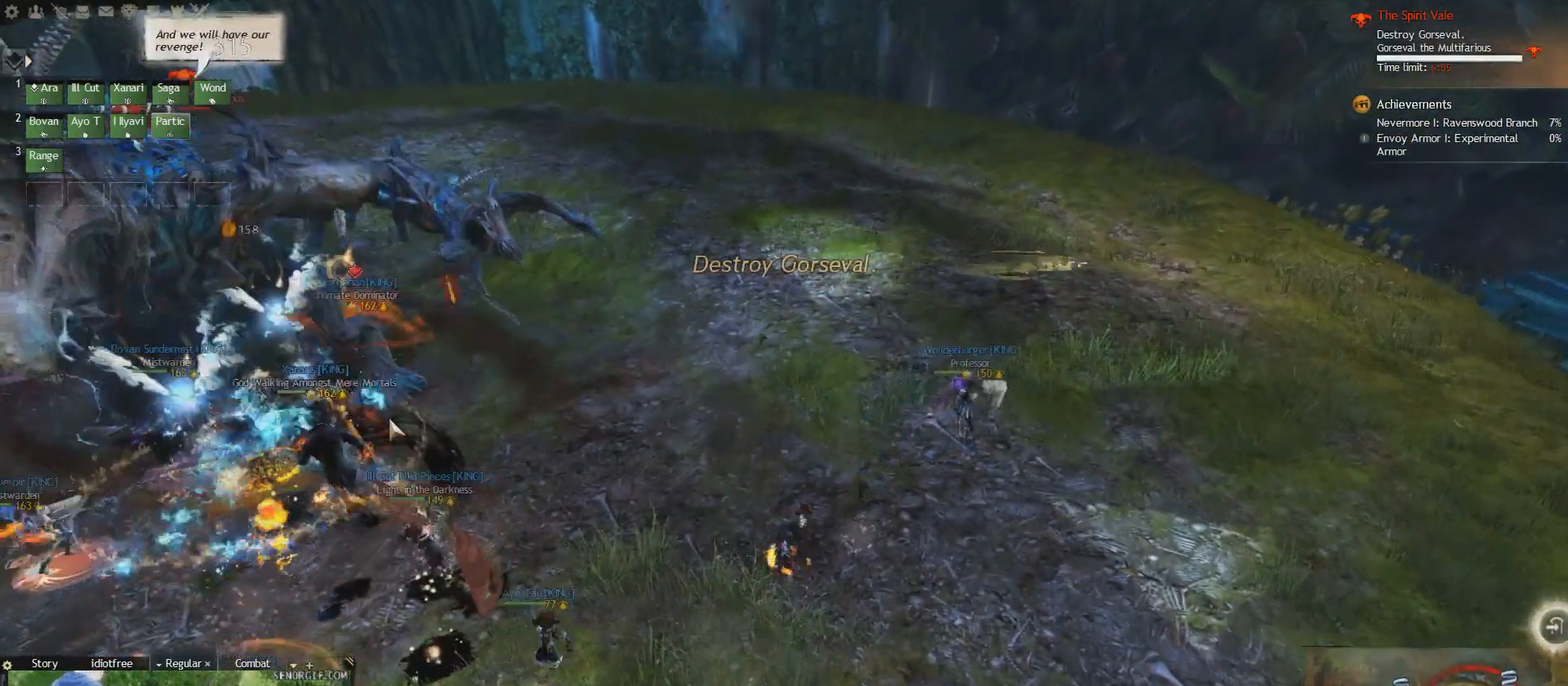
{"keys": [], "events": []}
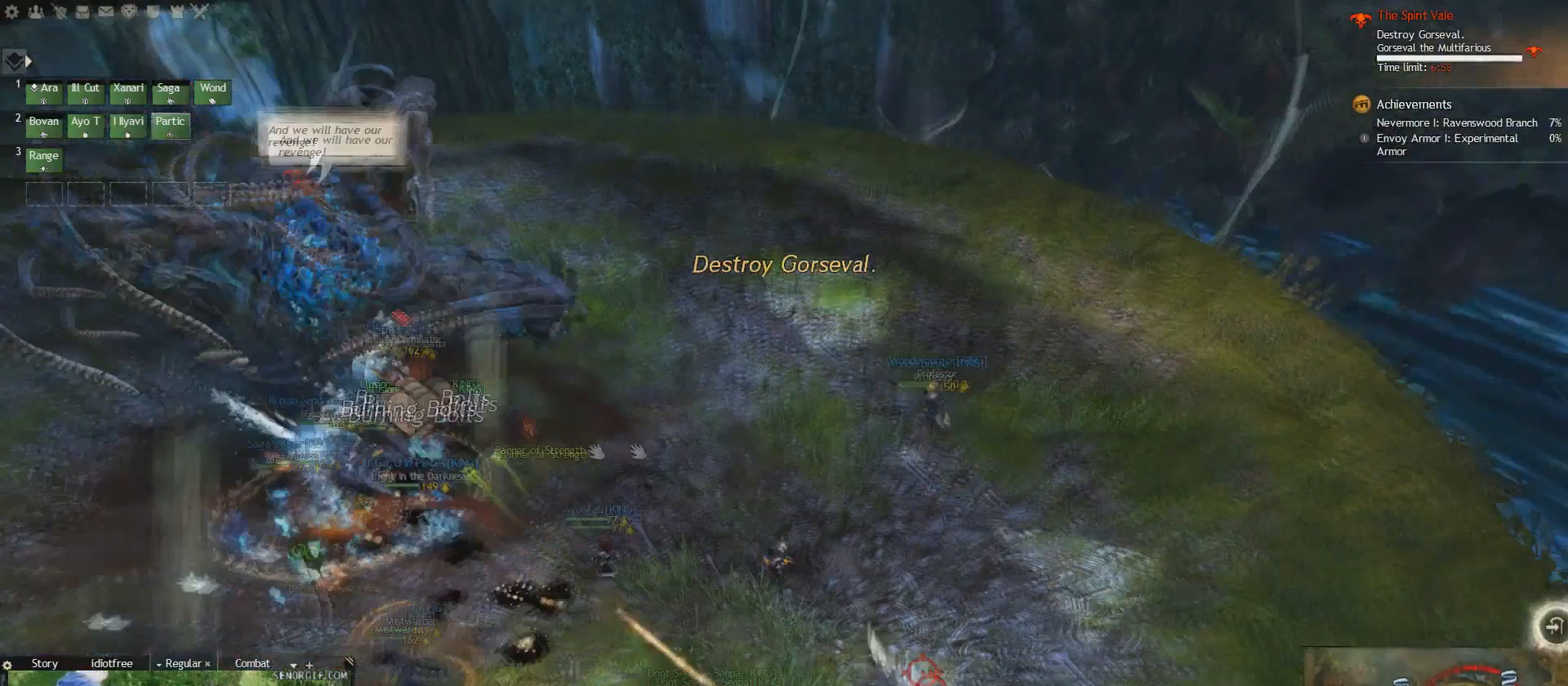
{"keys": [], "events": []}
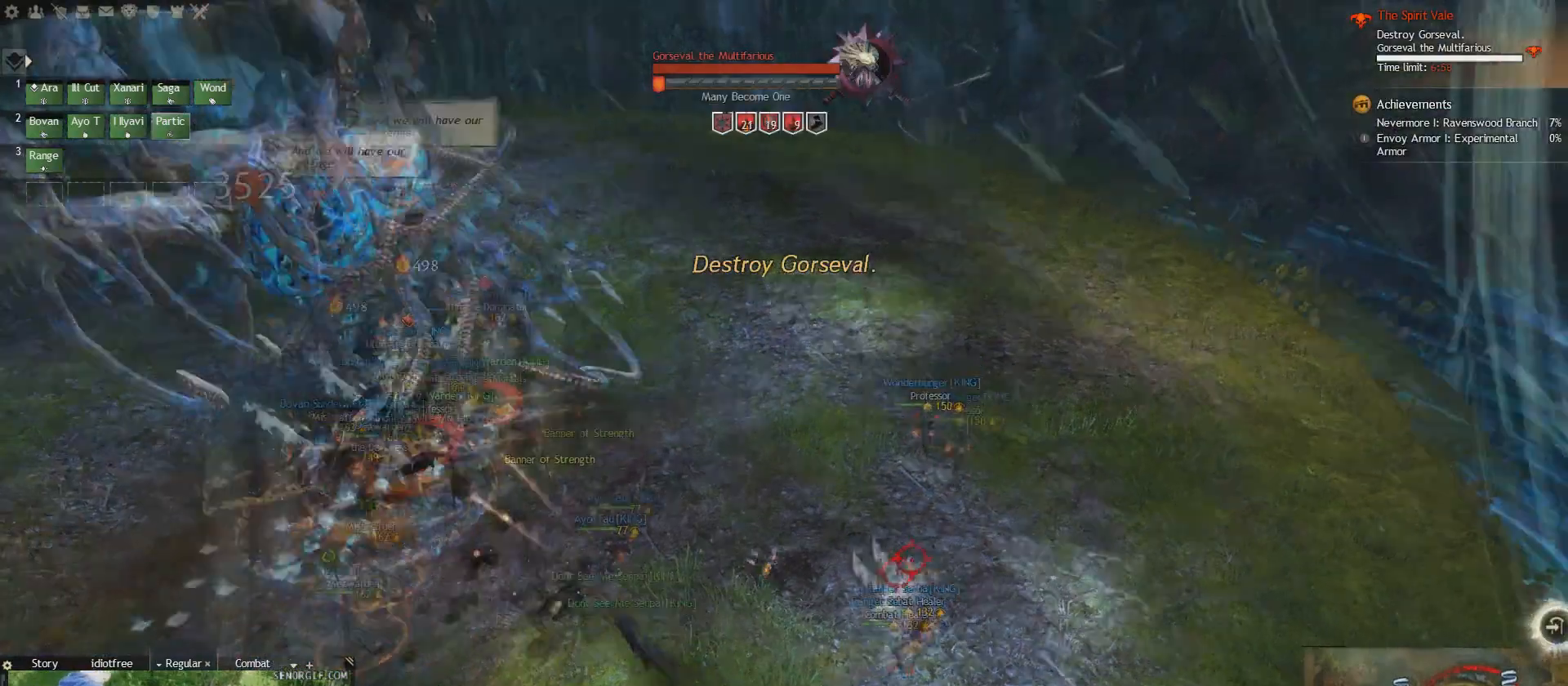
{"keys": []}
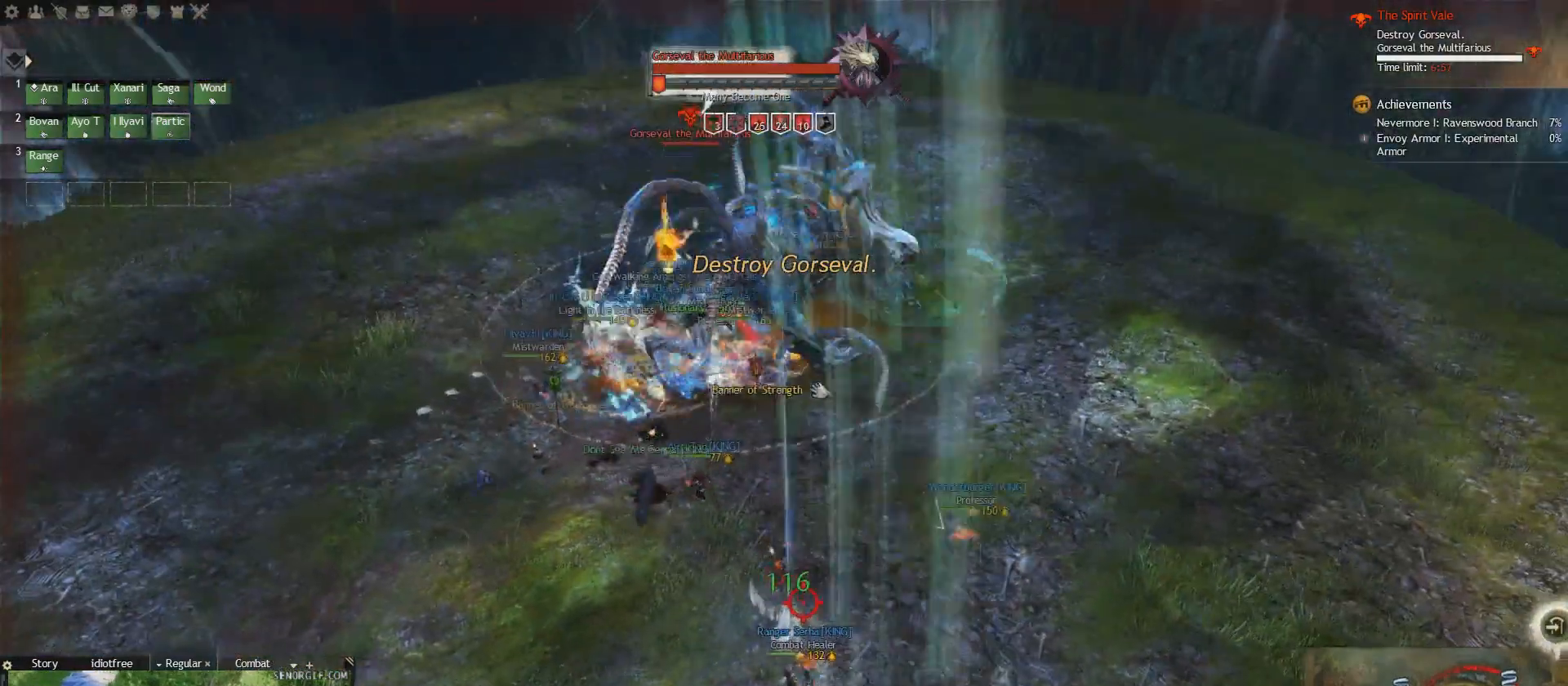
{"keys": [], "events": []}
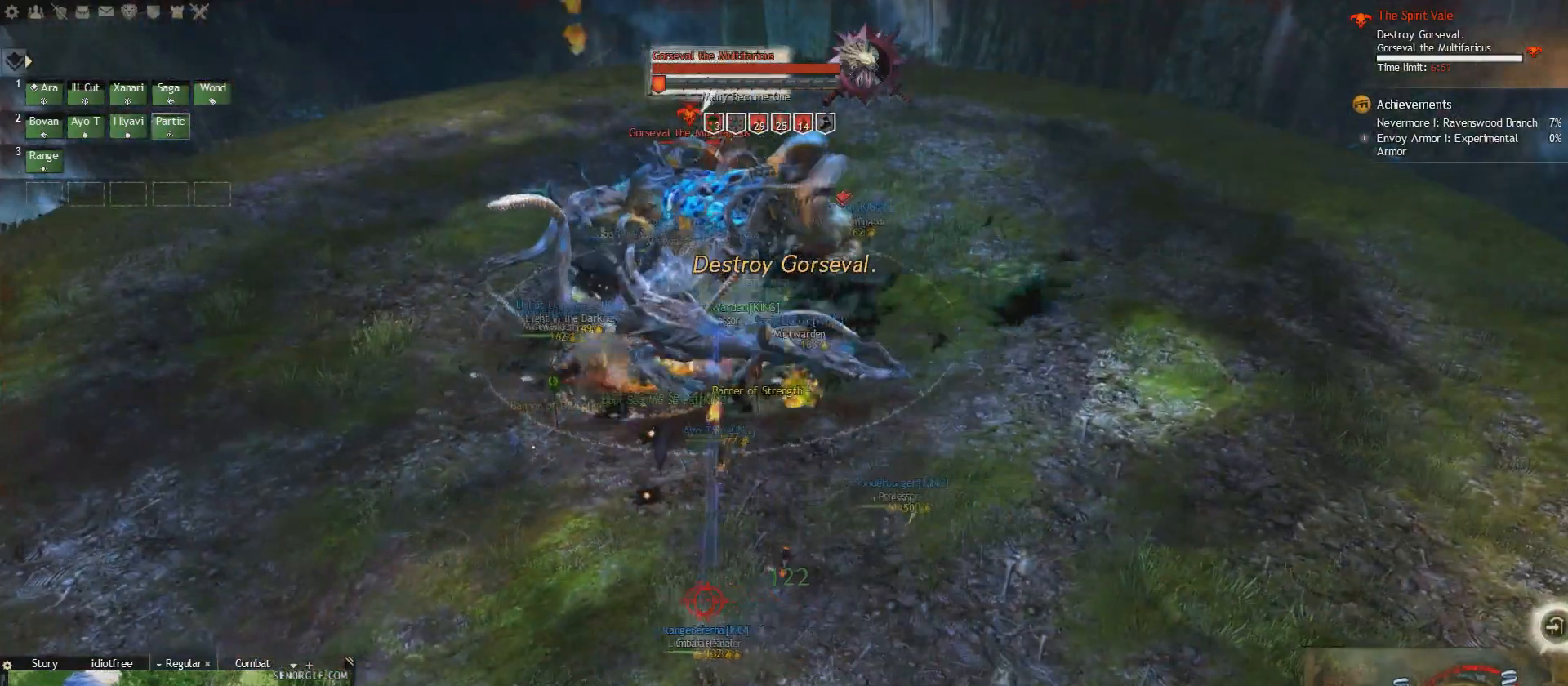
{"keys": [], "events": []}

========================================

• _Problem to work on_:
Skip the pictures, then return the rest of the data exactly.

• _Exercise response_:
{"keys": [], "events": []}
{"keys": [], "events": []}
{"keys": []}
{"keys": [], "events": []}
{"keys": [], "events": []}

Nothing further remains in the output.